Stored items
──────────

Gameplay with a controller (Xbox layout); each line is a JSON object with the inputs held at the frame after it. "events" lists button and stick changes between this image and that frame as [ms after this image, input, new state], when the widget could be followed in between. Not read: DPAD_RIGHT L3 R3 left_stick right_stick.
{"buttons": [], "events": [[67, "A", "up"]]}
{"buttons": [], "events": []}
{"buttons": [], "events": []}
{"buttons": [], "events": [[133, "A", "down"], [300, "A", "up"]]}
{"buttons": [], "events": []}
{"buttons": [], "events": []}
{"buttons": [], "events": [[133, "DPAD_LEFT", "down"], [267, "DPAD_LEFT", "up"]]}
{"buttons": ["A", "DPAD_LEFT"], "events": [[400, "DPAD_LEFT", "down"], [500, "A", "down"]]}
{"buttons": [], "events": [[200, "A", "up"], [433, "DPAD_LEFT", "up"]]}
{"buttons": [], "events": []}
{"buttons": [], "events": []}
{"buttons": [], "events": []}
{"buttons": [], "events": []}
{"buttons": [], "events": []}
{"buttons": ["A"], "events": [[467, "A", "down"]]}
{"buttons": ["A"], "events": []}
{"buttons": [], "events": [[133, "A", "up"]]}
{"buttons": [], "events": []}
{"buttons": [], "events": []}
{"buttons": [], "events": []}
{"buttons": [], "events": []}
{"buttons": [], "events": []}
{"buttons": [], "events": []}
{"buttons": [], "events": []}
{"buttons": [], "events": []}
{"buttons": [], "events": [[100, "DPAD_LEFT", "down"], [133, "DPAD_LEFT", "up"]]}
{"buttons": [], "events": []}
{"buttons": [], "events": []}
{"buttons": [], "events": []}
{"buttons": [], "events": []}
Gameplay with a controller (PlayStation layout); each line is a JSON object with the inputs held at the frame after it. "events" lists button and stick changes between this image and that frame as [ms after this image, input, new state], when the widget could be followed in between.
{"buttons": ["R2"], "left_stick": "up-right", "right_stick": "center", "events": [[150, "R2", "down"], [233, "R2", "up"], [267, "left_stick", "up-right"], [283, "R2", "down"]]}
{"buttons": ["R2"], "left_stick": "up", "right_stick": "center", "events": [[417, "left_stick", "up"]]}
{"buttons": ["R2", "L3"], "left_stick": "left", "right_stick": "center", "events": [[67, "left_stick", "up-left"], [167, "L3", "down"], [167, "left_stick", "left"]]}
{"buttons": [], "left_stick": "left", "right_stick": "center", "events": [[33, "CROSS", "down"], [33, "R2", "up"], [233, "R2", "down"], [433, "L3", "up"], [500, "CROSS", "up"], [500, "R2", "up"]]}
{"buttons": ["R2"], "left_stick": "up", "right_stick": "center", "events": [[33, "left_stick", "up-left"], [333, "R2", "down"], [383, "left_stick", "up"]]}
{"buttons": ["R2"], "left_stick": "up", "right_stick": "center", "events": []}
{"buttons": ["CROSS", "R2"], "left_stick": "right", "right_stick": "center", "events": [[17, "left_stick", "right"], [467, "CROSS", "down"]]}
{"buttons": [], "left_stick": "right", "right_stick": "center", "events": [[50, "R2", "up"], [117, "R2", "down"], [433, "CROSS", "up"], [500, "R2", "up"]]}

──────────

Return every line above where "image" appears.

• RESPONSE:
Gameplay with a controller (Xbox layout); each line is a JSON object with the inputs held at the frame after it. "events" lists button and stick changes between this image and that frame as [ms after this image, input, new state], when the widget could be followed in between. Not read: DPAD_RIGHT L3 R3 left_stick right_stick.
Gameplay with a controller (PlayStation layout); each line is a JSON object with the inputs held at the frame after it. "events" lists button and stick changes between this image and that frame as [ms after this image, input, new state], when the widget could be followed in between.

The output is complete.